— Start Records provided —

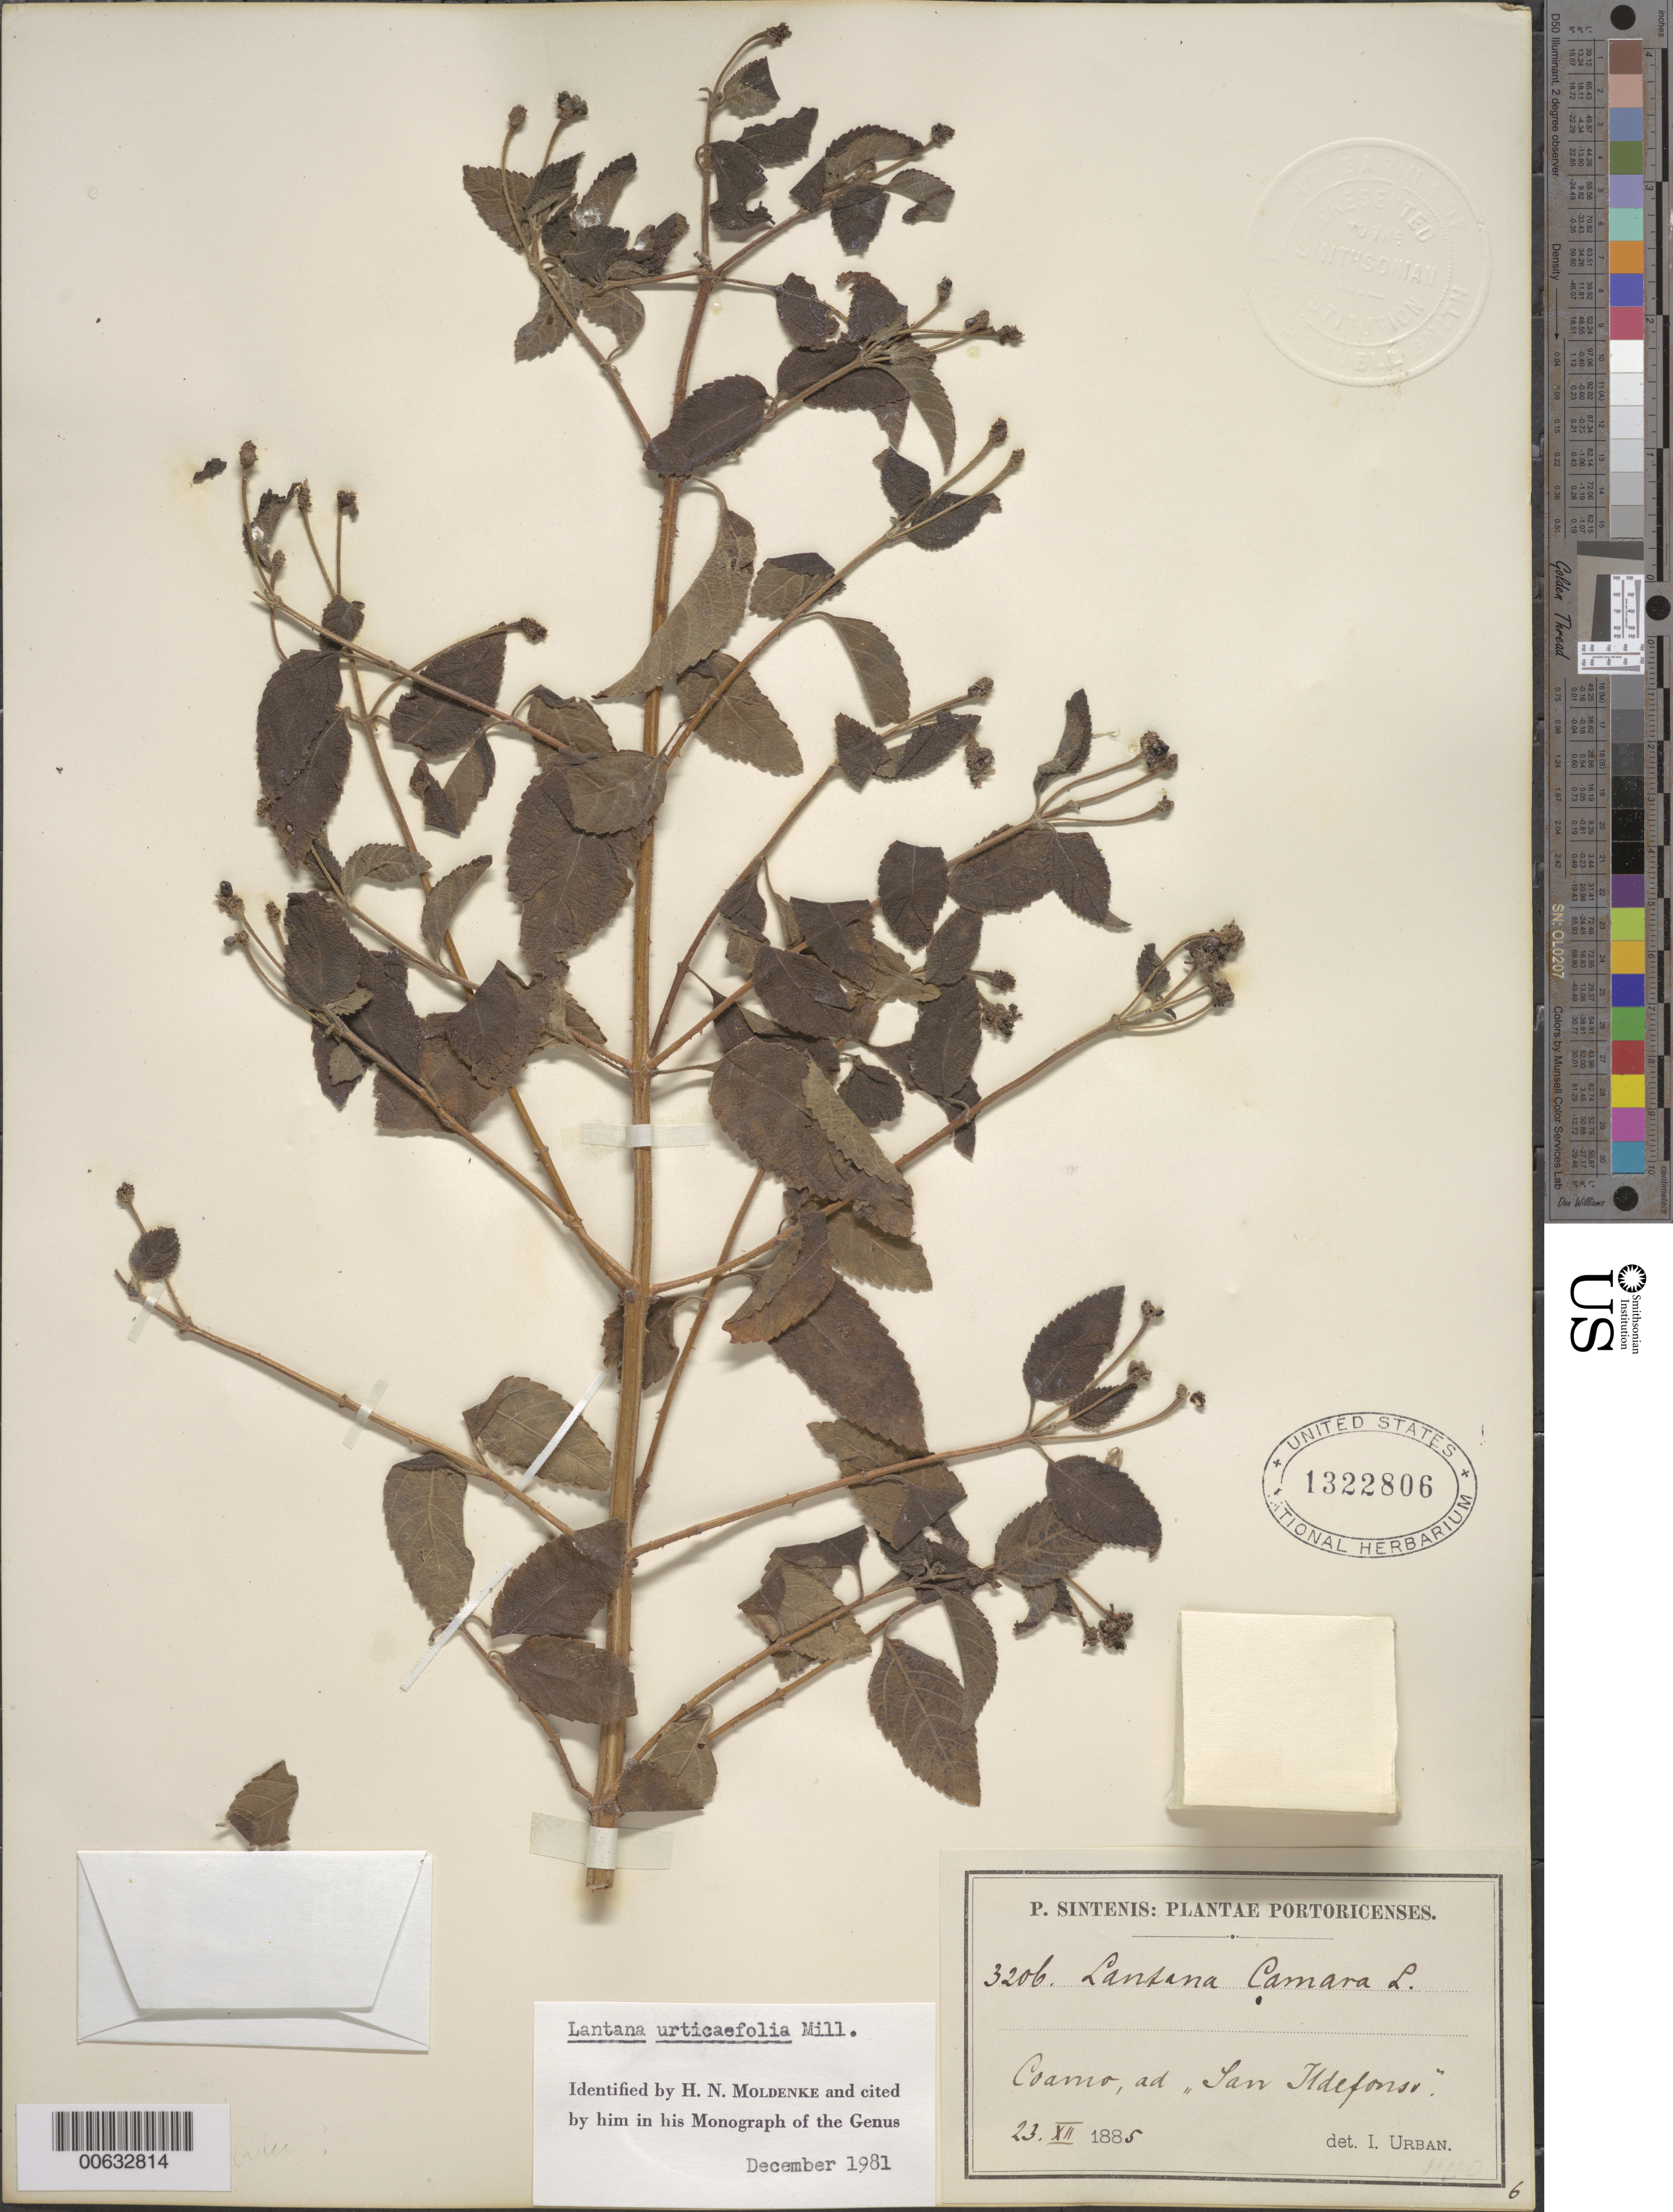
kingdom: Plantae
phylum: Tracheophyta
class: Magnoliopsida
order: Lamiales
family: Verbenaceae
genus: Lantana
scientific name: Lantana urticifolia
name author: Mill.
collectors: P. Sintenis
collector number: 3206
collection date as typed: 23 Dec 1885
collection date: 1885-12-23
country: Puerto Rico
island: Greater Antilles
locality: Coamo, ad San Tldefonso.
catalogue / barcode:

— End Records provided —

Work to complete
Return every line of the data above that contains the string "date", matching case exactly.

Output below
collection date as typed: 23 Dec 1885
collection date: 1885-12-23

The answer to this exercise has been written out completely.